Fair Oaks Reflections – Issue 6

30 April 2019

Managing credit risk and avoiding credit losses are key drivers of CLO returns. A strong focus on potential sources of credit risk is essential when considering investments at this point in the credit cycle.

Contrary to general expectations of widespread defaults, Fair Oaks Capital believes that corporate default losses over the next five years will be concentrated in certain industries facing common challenges. Particularly important for CLO investments, we believe that many CLO managers are not sufficiently focused on avoiding or reducing exposure to these sectors.

Corporate credit investors are (rightly) focused on the challenges of high financial leverage, weak documentation and how to position portfolios for a turn in the economic cycle. The structure of traditional CLO management teams (analysts focused on sectors) and portfolio requirements of CLO structures (encouraging maximum diversity) support a defensive approach based on loan-level credit selection driven by fundamental corporate analysis and scenario cash flow modelling. However this bottom-up approach often limits broader sectorial views.

While we agree that detailed fundamental analysis is crucial to avoid idiosyncratic defaults, we believe that loan and bond managers should be much more focused on implementing a strong top-down view to ensure they are avoiding industries facing secular headwinds.

Our position is based on the premise that while the default rate may be highest in cyclical industries over the next five years, the more relevant default loss rate will be highest in industries challenged by the impacts of new technology and the resulting changes in consumer behaviour. This is because recovery rates will tend to be significantly lower in sectors experiencing a secular, permanent, loss of revenue and profitability.

Many of the secular changes that threaten industries are already happening or at least identified. Retail is the most obvious example due to the migration of retail spending online which has already caused significant stress among traditional retailers. In 2018, 7.3% of retail issuers rated by Moody’s defaulted, while the rate for all corporates was only 1.1%1. While we expect this trend to continue, we still see several retail loans held in many CLOs. Managers who are generally cautious on retail exposure will often cite the following reasons for holding these loans:

  • dominant niche players (e.g. Michaels Stores, arts and crafts materials retail, >$1.0bn US CLO exposure);
  • low-levered and/or diversified (e.g. Ascena, fashion retail, >$600m US CLO exposure2); and
  • somehow immune to online competition (e.g. Bass Pro, sporting goods retail, >$1.8bn US CLO exposure; Douglas, perfume retail, >€400m Euro CLO exposure2).

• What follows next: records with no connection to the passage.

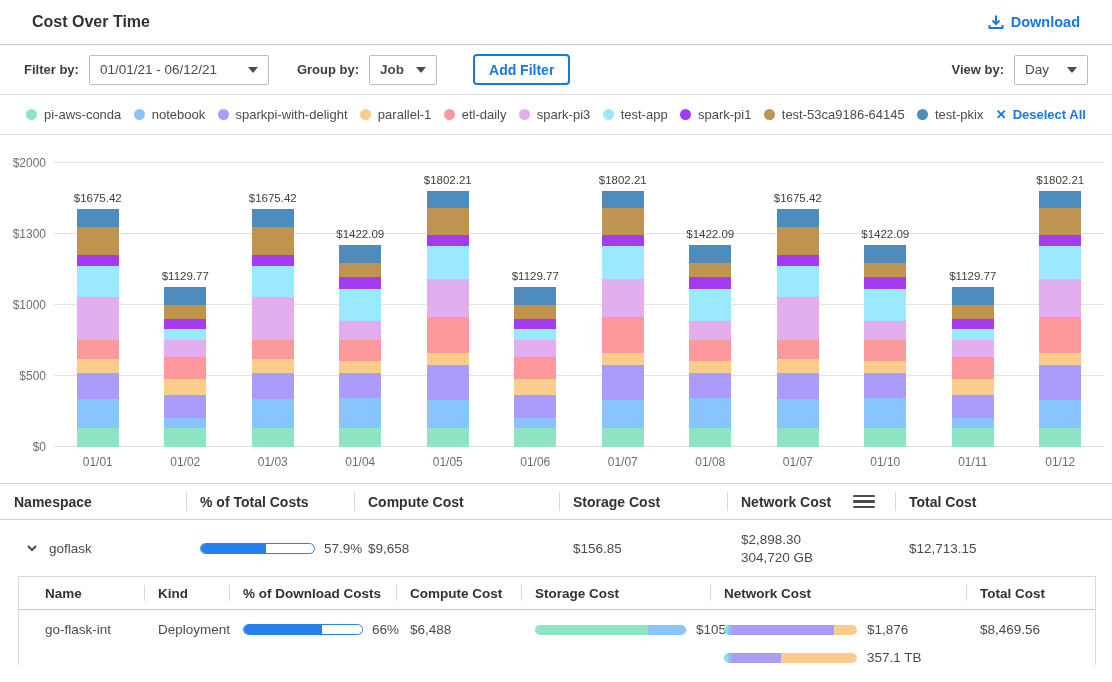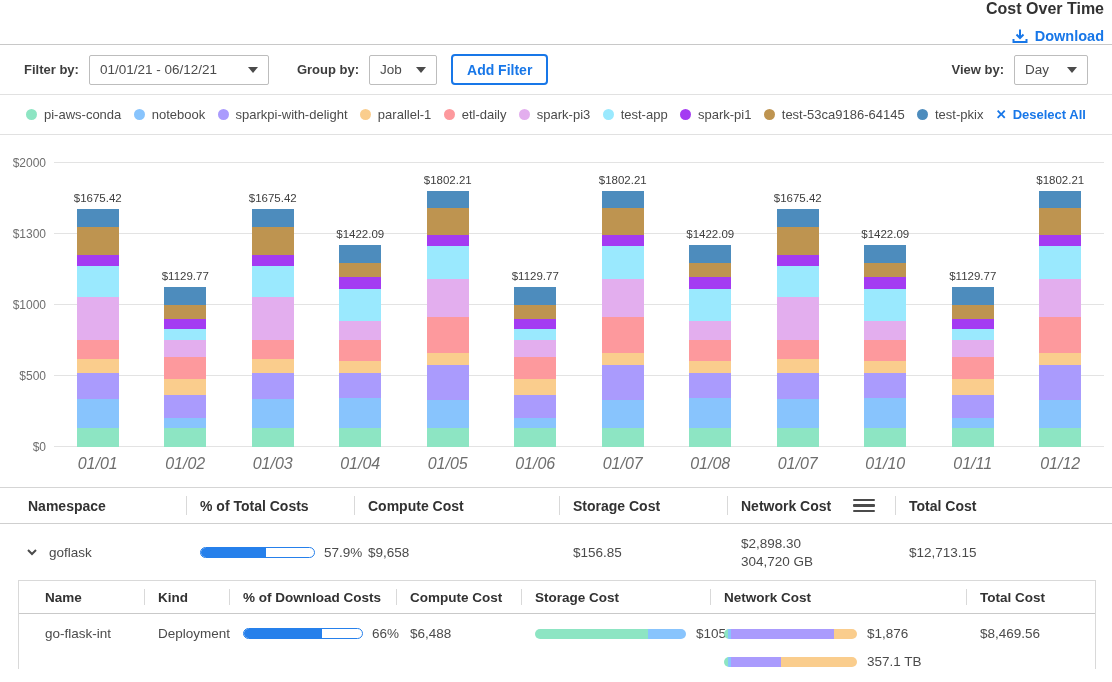--- a/index.html
+++ b/index.html
@@ -1,36 +1,36 @@
 <!DOCTYPE html>
 <html><head>
 <meta charset="utf-8">
 <style>
   * { box-sizing: border-box; margin: 0; padding: 0; }
   html,body { width:1112px; height:682px; overflow:hidden; background:#fff;
     font-family:"Liberation Sans", sans-serif; color:#4b4b4b; }
 
   
-  .topbar { display:flex; justify-content:space-between; align-items:flex-end;
-    height:45px; padding:0 8px; border-bottom:1px solid #c8c8c8;flex-direction:column; }
+  .topbar { display:flex; justify-content:space-between; align-items:center;
+    height:45px; padding:0 32px; border-bottom:1px solid #c8c8c8; }
   .page-title { font-size:16px; font-weight:bold; color:#323232; }
   .download-btn { display:flex; align-items:center; gap:7px; color:var(--accent);
     font-weight:bold; font-size:14.5px; cursor:pointer; background:none; border:none; }
 
   
   .toolbar { display:flex; align-items:center; height:50px; padding:0 24px;
     border-bottom:1px solid #e1e1e1; }
   .tb-label { font-size:13px; font-weight:bold; color:#3d3d3d; margin-right:10px; }
   .select { display:flex; align-items:center; justify-content:space-between; gap:10px;
     border:1px solid #bdbdbd; border-radius:2px; height:30px; padding:0 10px;
     font-size:13.5px; color:#4b4b4b; background:#fff; cursor:pointer; }
   .caret { width:0; height:0; border-left:5px solid transparent; border-right:5px solid transparent;
     border-top:6px solid #4b4b4b; }
   .daterange { width:180px; margin-right:28px; }
-  .groupby { width:68px; margin-right:14px; }
+  .groupby { width:68px; margin-right:36px;font-weight:bold; }
   .viewby { width:74px; }
   .add-filter-btn { height:31px; padding:0 14px; border:2px solid var(--accent); border-radius:4px;
     background:#fff; color:var(--accent); font-weight:bold; font-size:14px; cursor:pointer; }
   .tb-right { margin-left:auto; display:flex; align-items:center; }
 
   
   .legend { display:flex; align-items:center; justify-content:space-between;
     height:40px; padding:0 26px; border-bottom:1px solid #e1e1e1; }
   .legend-item { display:flex; align-items:center; gap:7px; font-size:13px; color:#4b4b4b; cursor:pointer; }
   .legend-dot { width:11px; height:11px; border-radius:50%; }
@@ -43,29 +43,29 @@
   .chart { display:flex; }
   .y-axis { width:54px; position:relative; height:284px; flex:0 0 54px; }
   .y-tick { position:absolute; right:8px; transform:translateY(50%); font-size:12px; color:#6e6e6e; }
   .plot { flex:1; position:relative; height:284px; }
   .gridline { position:absolute; left:0; right:0; height:1px; background:#e3e3e3; }
   .bars { position:absolute; left:0; right:0; top:0; bottom:0; display:flex; }
   .bar-slot { flex:1; display:flex; flex-direction:column; justify-content:flex-end; align-items:center; }
   .bar-value { font-size:11.5px; color:#3d3d3d; margin-bottom:5px; white-space:nowrap; }
   .bar-stack { width:42px; display:flex; flex-direction:column-reverse; }
   .x-labels { display:flex; margin-left:54px; padding-top:8px; }
-  .x-label { flex:1; text-align:center; font-size:16px; color:#6e6e6e;font-style:italic; }
+  .x-label { flex:1; text-align:center; font-size:12px; color:#6e6e6e; }
 
   
   .ns-table { margin-top:14px; border-top:1px solid #d5d5d5; }
   .ns-grid { display:grid; grid-template-columns:186px 168px 205px 168px 168px 1fr; }
   .ns-header { border-bottom:1px solid #cfcfcf; }
   .hcell { position:relative; display:flex; align-items:center; height:35px; padding:0 14px;
     font-size:14px; font-weight:bold; color:#323232; }
-  .hcell:first-child { padding-left:28px; }
+  .hcell:first-child { padding-left:14px; }
   .hcell:not(:first-child)::before { content:""; position:absolute; left:0; top:8px; bottom:8px;
     width:1px; background:#d9d9d9; }
   .hcell-flex { justify-content:space-between; }
   .burger { display:flex; flex-direction:column; gap:3px; width:22px; cursor:pointer; margin-right:6px; }
   .burger span { height:2.5px; background:#4b4b4b; border-radius:1px; }
   .cell { display:flex; align-items:center; padding:0 14px; font-size:13.5px; color:#4b4b4b; }
   .ns-row .cell { height:56px; }
   .ns-row .cell:first-child { padding-left:26px; gap:11px; }
   .two-line { flex-direction:column; align-items:flex-start; justify-content:center; gap:3px; }
   .chev { width:12px; height:12px; flex:0 0 12px; cursor:pointer; }

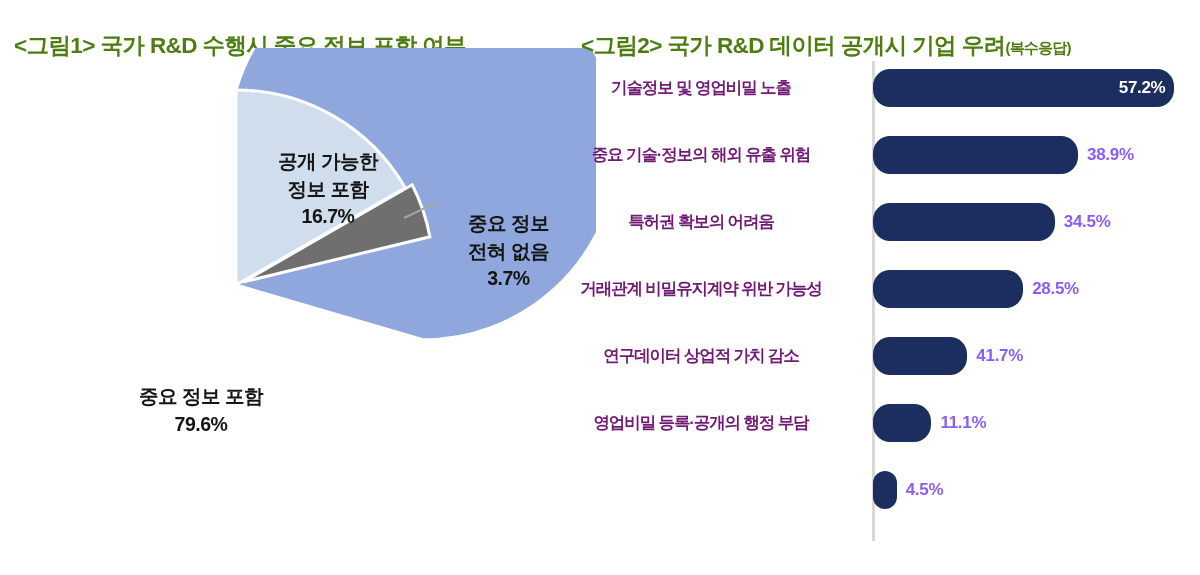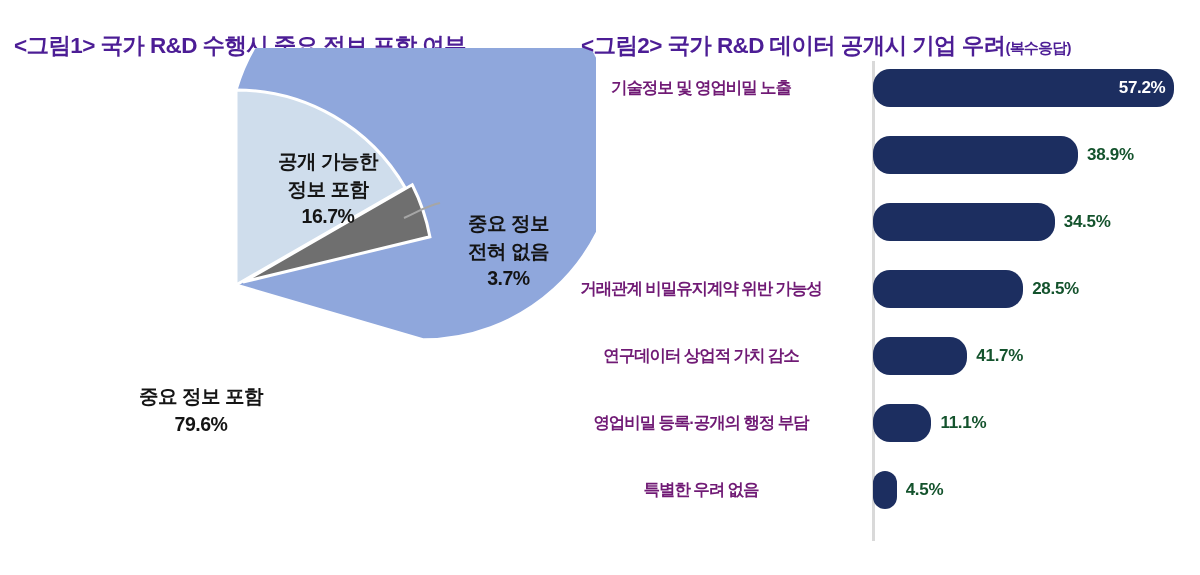--- a/index.html
+++ b/index.html
@@ -38,21 +38,21 @@
     width: 620px;
     height: 575px;
   }
 
   .fig-title {
     position: absolute;
     font-size: 22.5px;
     font-weight: 700;
     letter-spacing: -0.6px;
     white-space: nowrap;
-    color: #4c1d95;
+    color: #4d7c0f;
   }
   .fig1 .fig-title { left: 14px; top: 11px; }
   .fig2 .fig-title { left: 1px;  top: 11px; }
 
   .fig-title .sub {
     font-size: 15px;
     font-weight: 700;
     letter-spacing: -0.8px;
   }
 
@@ -136,21 +136,21 @@
     border-radius: 17px;
   }
   .bar-val-in {
     color: #ffffff;
     font-size: 17px;
     font-weight: 700;
     padding-right: 9px;
     letter-spacing: -0.3px;
   }
   .bar-val-out {
-    color: #14532d;
+    color: #8b5cf6;
     font-size: 17px;
     font-weight: 700;
     padding-left: 9px;
     letter-spacing: -0.3px;
     white-space: nowrap;
   }
 </style>
 </head>
 <body>
 
@@ -211,26 +211,28 @@
       <div id="bar-rows">
           <div class="bar-row" style="top: 4px;">
             <div class="bar-cat">기술정보 및 영업비밀 노출</div>
             <div class="bar-track">
               <div class="bar-fill" style="width: 301.444px; background: rgb(28, 46, 96);">
                 <span class="bar-val-in">57.2%</span>
               </div>
             </div>
           </div>
           <div class="bar-row" style="top: 71px;">
+            <div class="bar-cat">중요 기술·정보의 해외 유출 위험</div>
             <div class="bar-track">
               <div class="bar-fill" style="width: 205.003px; background: rgb(28, 46, 96);"></div>
               <span class="bar-val-out">38.9%</span>
             </div>
           </div>
           <div class="bar-row" style="top: 138px;">
+            <div class="bar-cat">특허권 확보의 어려움</div>
             <div class="bar-track">
               <div class="bar-fill" style="width: 181.815px; background: rgb(28, 46, 96);"></div>
               <span class="bar-val-out">34.5%</span>
             </div>
           </div>
           <div class="bar-row" style="top: 205px;">
             <div class="bar-cat">거래관계 비밀유지계약 위반 가능성</div>
             <div class="bar-track">
               <div class="bar-fill" style="width: 150.195px; background: rgb(28, 46, 96);"></div>
               <span class="bar-val-out">28.5%</span>
@@ -244,21 +246,20 @@
             </div>
           </div>
           <div class="bar-row" style="top: 339px;">
             <div class="bar-cat">영업비밀 등록·공개의 행정 부담</div>
             <div class="bar-track">
               <div class="bar-fill" style="width: 58.497px; background: rgb(28, 46, 96);"></div>
               <span class="bar-val-out">11.1%</span>
             </div>
           </div>
           <div class="bar-row" style="top: 406px;">
-            <div class="bar-cat">특별한 우려 없음</div>
             <div class="bar-track">
               <div class="bar-fill" style="width: 23.715px; background: rgb(28, 46, 96);"></div>
               <span class="bar-val-out">4.5%</span>
             </div>
           </div>
         </div>
     </div>
   </section>
 
 </div>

We believe that these types of exceptions have in other cases proven to be short-lived and insufficient defence against the negative secular trends.

Based on our experience and regular discussions with a large number of managers, we are of the strong view that analysts and portfolio managers often overestimate their ability to predict the rate and extent of decline of an industry facing competition from a new technology or other disruptions, and simultaneously underestimate the impact these macro challenges impose on individual companies they are invested in.

The high default losses experienced a decade ago from lending to the yellow pages sector in the US and Europe, for example, should have served as a cautionary reminder about the dangers of lending to a cash-generative but declining industry.

Like retail, TV and radio broadcasting have faced existential challenges to their business models from technology-enabled changes in consumer behaviour, i.e. the ability to use new technology to watch and listen to content without advertising. Despite the $6.3 billion default of radio channel operator iHeart Communications in 20183, CLOs still hold over $2.0 billion of loan exposure to highly-levered television channel operator Univision2. The reasons cited for continued exposure to these names despite the threats from new technology are similar to those for maintaining retail exposure: a belief that companies will withstand the pressure due to their niche positions (e.g. Univision’s Spanish language channels) or immunity to secular trends (e.g. continued in-car radio listening).

Other examples of sectors we have been focused on, as potential victims of technological change, include telecom (voice revenues in particular), cable television (excluding broadband access revenues) and intermediary businesses such as insurance broking.

Although technology has the potential to disrupt many, if not all, industry sectors, we believe the industries mentioned above are those in which companies face the highest existential threats and thus lenders face the highest potential default losses.

Future Reflections will touch on other factors which we have identified as potential drivers of credit quality beyond the next five years such as the impact on business models across industries with high carbon footprints (whether from reduced consumer demand, regulatory changes or new carbon pricing regimes).

1.Source: Moody’s Annual Default Study, February 2019.
2. Source: Intex.
3. Source: S&P Global Market Intelligence, February 2018.